CONSIGNA A:
En el texto sobre Newton, ¿por qué la frase citada de Principia Mathematica marcó un antes y un después en la ciencia y la tecnología? Contesta en una a tres oraciones.
CONSIGNA B:
Transcribe del texto sobre Newton el fragmento que comienza en las palabras "Todo lo que" y termina después de "trayectoria más larga.".

Todo lo que sube... puede aterrizar en mitad del océano. Lo estamos viendo una y otra vez con los lanzamientos de SpaceX coordinados por Elon Musk: un cohete Falcon 9 despega, se abre paso entre nubes y fuego y, al rato, acaba cayendo de nuevo. La mayoría de veces por errores técnicos —que están retrasando, y mucho, la llegada del hombre a Marte— y en otras ocasiones tras llevar a cabo una trayectoria más larga.
Pero este truco no está escrito en los laboratorios de StarBase, sino en un libro del siglo XVII que marcó las reglas a seguir por toda la ciencia aeroespacial del siguiente milenio. Isaac Newton nunca vio un avión, vivió sin electricidad y ni siquiera podía imaginar un motor. Sin embargo, fue quien escribió el código que se utiliza para conquistar el cielo.
“Los movimientos de los planetas están regidos por la misma fuerza que hace que una manzana caiga al suelo.” Esta frase, escrita por Newton en Principia Mathematica (1687), fue la que marcó un antes y un después en la ciencia y la tecnología. A través de la ley de gravedad, unió cielo y tierra. Lo que antes se entendía como fenómenos separados, se convirtió en parte de un mismo sistema.
Sin embargo, Isaac Newton no fue especialmente celebrado. Fue un personaje incómodo y obsesivo. Aislado durante años y entregado casi por completo a sus estudios, se enfrentó a muchos de los grandes pensadores de su tiempo. Su teoría gravitación universal desafiaba la física aristotélica, aún dominante en muchas universidades europeas, y fue recibida con escepticismo por algunos de sus contemporáneos, como Robert Hooke

Noveno vuelo del cohete StarShip de SpaceX.

MATERIAL PROPORCIONADO:

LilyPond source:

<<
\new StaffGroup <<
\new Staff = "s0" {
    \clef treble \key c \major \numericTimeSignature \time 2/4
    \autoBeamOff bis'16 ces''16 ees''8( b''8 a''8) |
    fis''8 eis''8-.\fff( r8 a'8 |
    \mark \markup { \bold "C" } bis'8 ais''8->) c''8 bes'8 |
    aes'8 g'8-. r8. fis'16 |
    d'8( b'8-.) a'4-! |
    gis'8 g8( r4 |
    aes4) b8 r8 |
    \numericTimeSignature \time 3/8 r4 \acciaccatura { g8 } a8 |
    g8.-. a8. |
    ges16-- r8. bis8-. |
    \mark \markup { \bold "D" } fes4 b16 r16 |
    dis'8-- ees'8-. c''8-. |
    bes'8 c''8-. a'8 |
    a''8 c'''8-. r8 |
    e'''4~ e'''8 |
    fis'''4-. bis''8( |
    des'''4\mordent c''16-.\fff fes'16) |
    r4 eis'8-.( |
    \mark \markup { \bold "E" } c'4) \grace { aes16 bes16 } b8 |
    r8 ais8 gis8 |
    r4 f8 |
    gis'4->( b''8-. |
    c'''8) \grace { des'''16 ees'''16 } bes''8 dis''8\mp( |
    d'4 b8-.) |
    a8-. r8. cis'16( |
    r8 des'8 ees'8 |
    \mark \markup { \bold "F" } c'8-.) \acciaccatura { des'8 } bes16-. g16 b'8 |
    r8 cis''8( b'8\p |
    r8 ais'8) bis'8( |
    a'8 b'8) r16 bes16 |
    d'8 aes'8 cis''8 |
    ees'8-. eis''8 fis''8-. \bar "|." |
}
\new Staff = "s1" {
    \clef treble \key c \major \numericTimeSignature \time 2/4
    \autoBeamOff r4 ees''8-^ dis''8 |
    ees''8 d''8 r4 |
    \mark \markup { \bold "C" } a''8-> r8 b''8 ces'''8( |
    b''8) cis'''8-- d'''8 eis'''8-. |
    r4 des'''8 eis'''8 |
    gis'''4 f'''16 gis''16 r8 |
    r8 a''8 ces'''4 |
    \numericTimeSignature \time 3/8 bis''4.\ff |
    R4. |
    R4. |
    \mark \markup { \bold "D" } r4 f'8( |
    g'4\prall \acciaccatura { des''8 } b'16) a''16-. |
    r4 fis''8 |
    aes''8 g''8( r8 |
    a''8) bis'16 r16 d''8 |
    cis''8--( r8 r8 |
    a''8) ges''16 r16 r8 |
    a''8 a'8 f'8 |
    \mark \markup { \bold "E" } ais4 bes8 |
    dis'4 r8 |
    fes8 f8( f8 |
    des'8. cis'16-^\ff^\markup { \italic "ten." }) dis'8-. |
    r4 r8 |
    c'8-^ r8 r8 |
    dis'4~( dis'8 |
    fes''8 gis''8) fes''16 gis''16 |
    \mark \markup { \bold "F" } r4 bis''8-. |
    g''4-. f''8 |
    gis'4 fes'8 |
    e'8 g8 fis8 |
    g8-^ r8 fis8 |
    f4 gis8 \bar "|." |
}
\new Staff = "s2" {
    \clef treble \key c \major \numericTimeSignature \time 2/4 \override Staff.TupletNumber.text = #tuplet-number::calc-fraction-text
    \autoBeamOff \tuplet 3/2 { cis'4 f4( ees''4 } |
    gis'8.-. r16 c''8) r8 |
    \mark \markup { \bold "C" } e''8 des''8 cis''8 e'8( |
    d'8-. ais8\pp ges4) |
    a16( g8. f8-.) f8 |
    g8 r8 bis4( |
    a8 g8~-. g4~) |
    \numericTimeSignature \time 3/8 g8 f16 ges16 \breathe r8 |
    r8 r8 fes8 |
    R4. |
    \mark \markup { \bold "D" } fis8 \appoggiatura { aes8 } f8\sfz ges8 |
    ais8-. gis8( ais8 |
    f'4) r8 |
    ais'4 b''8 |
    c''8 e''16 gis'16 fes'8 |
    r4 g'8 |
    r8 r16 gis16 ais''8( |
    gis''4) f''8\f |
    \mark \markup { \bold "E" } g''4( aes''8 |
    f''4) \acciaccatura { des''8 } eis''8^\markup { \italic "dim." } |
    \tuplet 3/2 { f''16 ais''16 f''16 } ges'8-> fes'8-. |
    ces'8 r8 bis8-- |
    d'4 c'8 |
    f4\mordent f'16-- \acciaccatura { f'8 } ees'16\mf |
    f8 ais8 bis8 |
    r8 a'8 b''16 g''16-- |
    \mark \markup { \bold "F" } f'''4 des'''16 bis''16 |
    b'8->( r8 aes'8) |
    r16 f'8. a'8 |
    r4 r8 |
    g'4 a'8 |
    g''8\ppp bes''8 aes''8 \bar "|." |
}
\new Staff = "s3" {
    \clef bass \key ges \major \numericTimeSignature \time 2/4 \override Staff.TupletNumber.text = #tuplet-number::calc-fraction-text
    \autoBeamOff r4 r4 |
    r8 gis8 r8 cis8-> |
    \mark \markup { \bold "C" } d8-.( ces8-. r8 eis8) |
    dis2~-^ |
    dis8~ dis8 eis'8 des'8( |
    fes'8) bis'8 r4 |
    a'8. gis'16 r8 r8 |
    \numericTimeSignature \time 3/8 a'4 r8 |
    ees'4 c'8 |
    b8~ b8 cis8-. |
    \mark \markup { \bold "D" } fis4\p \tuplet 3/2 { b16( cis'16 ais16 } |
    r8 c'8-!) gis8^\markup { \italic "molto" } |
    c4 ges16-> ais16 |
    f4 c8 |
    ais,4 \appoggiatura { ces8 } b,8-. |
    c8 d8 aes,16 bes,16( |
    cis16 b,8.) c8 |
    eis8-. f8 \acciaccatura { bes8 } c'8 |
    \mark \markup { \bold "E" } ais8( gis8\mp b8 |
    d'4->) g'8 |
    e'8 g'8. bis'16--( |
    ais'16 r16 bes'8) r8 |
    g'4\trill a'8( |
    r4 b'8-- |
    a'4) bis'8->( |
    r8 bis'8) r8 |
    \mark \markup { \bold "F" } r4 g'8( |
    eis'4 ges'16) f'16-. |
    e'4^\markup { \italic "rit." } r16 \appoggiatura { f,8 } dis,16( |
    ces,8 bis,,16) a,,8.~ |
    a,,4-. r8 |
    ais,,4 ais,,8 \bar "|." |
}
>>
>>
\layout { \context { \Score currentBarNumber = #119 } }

SOLUCIÓN A:
Porque, a través de la ley de gravedad, Newton unió cielo y tierra. Lo que antes se entendía como fenómenos separados pasó a ser parte de un mismo sistema.

SOLUCIÓN B:
Todo lo que sube... puede aterrizar en mitad del océano. Lo estamos viendo una y otra vez con los lanzamientos de SpaceX coordinados por Elon Musk: un cohete Falcon 9 despega, se abre paso entre nubes y fuego y, al rato, acaba cayendo de nuevo. La mayoría de veces por errores técnicos —que están retrasando, y mucho, la llegada del hombre a Marte— y en otras ocasiones tras llevar a cabo una trayectoria más larga.